We will likely see a segmentation between termed members who chose MA for affordability moving to HMOs, while those who can afford the higher premiums and prioritize wide access being most likely to switch to MedSupp. For those who do want to switch, a plan termination provides a unique opportunity to enroll in MedSupp without worrying about preexisting health conditions. Finally, a middle ground option for termed PPO members who fall somewhere between these two segments is Medicare Select, a MedSupp policy with network requirements and generally lower premiums. While it would still mean switching coverage types, the lower premiums will likely be attractive to former MA members who are used to network restrictions.

Any MA member who received a term letter will have a Special Election Period, which means they will not need to go through medical underwriting in order to switch to MedSupp. For many termed MA members, this provides a unique opportunity to switch. While any growth that results from this may be generally positive for MedSupp, a potential influx of new members who skipped underwriting could translate to an increase of higher risk members (which may eventually lead to rising premiums).

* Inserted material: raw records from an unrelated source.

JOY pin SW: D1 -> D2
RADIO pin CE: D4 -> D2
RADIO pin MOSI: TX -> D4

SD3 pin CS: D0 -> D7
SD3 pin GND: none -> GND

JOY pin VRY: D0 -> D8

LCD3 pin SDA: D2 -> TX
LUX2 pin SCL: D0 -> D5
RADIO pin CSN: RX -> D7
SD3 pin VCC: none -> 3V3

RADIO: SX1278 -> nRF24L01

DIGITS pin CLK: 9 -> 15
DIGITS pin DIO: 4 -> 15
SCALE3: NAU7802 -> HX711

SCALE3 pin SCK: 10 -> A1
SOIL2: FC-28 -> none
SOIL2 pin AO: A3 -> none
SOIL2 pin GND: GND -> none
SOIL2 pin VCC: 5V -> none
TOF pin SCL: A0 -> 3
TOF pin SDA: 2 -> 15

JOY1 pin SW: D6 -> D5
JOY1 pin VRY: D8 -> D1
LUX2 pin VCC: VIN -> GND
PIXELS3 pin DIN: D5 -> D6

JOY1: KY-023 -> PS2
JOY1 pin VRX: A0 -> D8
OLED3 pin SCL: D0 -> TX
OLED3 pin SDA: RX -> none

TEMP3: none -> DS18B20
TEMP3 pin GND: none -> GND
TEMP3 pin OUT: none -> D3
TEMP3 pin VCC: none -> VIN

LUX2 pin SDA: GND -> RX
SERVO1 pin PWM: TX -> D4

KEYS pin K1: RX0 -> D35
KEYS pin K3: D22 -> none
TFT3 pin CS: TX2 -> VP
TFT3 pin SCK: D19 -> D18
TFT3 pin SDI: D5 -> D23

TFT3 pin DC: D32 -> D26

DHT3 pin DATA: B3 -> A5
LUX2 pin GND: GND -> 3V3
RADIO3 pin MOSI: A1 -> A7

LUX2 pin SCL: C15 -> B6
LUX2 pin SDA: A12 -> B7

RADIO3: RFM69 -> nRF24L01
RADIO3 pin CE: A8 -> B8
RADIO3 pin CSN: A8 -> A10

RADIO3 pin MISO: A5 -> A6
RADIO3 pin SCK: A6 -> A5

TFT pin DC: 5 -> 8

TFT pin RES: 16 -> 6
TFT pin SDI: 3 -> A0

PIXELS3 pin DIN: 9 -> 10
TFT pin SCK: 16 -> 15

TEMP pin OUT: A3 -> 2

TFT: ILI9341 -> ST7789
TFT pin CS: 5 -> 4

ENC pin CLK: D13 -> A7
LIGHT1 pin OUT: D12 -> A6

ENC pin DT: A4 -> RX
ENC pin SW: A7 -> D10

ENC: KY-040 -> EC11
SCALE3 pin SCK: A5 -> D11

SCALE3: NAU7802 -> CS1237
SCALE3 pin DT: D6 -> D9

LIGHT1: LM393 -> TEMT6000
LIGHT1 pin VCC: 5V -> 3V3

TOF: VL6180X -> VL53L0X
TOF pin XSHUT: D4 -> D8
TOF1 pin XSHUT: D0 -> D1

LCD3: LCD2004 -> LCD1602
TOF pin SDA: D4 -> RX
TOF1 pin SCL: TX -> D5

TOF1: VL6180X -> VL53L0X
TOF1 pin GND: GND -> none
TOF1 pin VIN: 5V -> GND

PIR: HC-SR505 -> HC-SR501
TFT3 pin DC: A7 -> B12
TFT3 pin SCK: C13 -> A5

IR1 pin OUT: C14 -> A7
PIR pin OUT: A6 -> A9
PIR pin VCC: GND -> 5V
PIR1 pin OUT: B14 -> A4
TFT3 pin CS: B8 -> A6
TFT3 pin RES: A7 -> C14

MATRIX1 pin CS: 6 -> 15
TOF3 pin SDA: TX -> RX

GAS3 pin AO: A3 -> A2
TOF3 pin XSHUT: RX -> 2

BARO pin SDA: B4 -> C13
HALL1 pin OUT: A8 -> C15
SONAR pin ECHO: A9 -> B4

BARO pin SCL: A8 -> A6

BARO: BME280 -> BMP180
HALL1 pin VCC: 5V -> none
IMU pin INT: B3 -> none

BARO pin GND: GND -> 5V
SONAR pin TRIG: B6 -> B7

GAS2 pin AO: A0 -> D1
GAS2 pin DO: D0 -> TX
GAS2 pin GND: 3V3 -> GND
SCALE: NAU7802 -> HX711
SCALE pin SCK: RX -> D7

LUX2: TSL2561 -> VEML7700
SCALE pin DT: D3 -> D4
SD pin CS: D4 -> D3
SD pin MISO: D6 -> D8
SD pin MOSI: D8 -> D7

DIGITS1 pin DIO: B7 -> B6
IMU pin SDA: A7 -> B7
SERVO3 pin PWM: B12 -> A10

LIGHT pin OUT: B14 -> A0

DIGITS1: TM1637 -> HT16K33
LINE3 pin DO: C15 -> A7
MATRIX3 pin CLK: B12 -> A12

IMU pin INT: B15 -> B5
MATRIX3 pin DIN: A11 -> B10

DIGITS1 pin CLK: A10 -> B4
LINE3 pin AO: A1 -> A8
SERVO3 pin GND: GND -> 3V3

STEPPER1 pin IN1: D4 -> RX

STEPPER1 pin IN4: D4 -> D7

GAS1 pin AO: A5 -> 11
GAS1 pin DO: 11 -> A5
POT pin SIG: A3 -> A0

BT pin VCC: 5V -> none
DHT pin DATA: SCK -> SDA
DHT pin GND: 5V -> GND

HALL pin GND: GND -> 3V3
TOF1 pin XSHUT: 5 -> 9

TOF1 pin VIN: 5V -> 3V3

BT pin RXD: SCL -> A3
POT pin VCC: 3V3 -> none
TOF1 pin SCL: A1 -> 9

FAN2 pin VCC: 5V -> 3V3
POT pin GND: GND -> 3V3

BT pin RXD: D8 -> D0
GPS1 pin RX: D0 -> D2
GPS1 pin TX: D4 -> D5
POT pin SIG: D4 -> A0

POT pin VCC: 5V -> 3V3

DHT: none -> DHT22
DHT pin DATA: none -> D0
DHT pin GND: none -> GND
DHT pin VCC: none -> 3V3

The bigger question here is if this becomes a trend and MA PPOs continue to shrink, what will that mean for the selections of future new Medicare enrollees? At the end of the day, people are going to pay for what they can afford. If MA continues to reduce plans with wide network options and strong benefits, MedSupp will attract an even larger share of the higher-income new Medicare enrollees in coming years. Long term, should PPO continue to shrink, the MedSupp industry stands to benefit substantially. Seniors who want wide-open access will have pay for it in MedSupp premiums, not $0 PPO MA.